TASK: Write the next part of the passage about John of the Cross, picking up right after its last sentence.

SELECTED EXCERPT:
# # #

The title of my first book on John of the Cross was The Contemporary Challenge of John of the Cross. I feel strongly that John is a major challenge both religiously and socially in our contemporary Church and world. Unfortunately there is little written from this perspective. Rather John is treated at a figure of literature or history or worse still domesticated by those who find him too challenging. John was a prophet in his own time and continues to be in ours.
John was under five feet tall, thin from his sacrifice and imprisonment, and oval faced with a little growth of beard and mustache. He wore the rough brown habit of the reform, a coarse white mantle, and sometimes a dark brown skull-cap. Contemporaries said that, although clearly ascetical, he had a pleasing appearance and was interesting to talk to. He was always in control of himself; peaceful, calm, and quietly joyful. He was simple, straightforward, and shunned all manifestations of authority. Those who knew him said he was polite, delicate in dealing with others, and could share both their manual work and their recreation. He loved the beauty of nature, and deep friendships were important to him. He was a compassionate person, particularly sensitive to the poor, sick, and suffering. Above all, John was a giant in the spiritual life, drawing teaching of universal value from experience, both his own and others.

# # #

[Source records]
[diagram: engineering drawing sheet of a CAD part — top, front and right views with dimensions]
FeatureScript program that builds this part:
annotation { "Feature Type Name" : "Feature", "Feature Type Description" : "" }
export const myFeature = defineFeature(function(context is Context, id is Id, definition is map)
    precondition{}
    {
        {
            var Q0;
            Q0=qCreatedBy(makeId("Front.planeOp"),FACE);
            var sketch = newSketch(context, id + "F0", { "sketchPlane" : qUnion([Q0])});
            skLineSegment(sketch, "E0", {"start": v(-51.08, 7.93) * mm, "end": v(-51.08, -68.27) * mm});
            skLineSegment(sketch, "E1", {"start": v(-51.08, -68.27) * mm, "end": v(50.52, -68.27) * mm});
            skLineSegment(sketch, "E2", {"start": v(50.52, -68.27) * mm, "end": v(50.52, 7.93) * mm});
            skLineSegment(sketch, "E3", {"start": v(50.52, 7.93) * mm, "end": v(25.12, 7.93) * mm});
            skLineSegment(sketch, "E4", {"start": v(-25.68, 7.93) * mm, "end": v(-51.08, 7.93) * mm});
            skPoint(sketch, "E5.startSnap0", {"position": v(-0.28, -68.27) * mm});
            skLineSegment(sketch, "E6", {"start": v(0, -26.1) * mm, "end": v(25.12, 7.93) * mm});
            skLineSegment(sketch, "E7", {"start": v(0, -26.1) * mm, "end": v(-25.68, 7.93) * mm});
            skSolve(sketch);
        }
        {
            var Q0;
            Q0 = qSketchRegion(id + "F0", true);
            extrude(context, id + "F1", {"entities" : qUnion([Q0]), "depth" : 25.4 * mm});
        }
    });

# # #

RESPONSE TO THIS EXERCISE:
John’s early life already showed traces of values that were to make up the general direction of his future. He could see, in the example of his parents, what it meant to sacrifice all for the sake of true love. The poverty of his family showed him that mere accumulation of things does not guarantee love and happiness. However, the pain and struggles that came with poverty made John sensitive to deprivation in others and always ready to alleviate it where he could. His family fostered piety, and John treasured such attitudes throughout his life, especially devotion to Mary. Compassionate charity, learned especially in his hospital service, became a permanent feature in his concern for others. At considerable personal sacrifice, John always integrated study into his life, from the early years in Medina del Campo right up to his last years in Andalusia. Deep love for God and for others was the special quality that permeated John’s whole life, as it did his message. Poverty, charity, piety, study, and deep love formed permanent parts of John’s life.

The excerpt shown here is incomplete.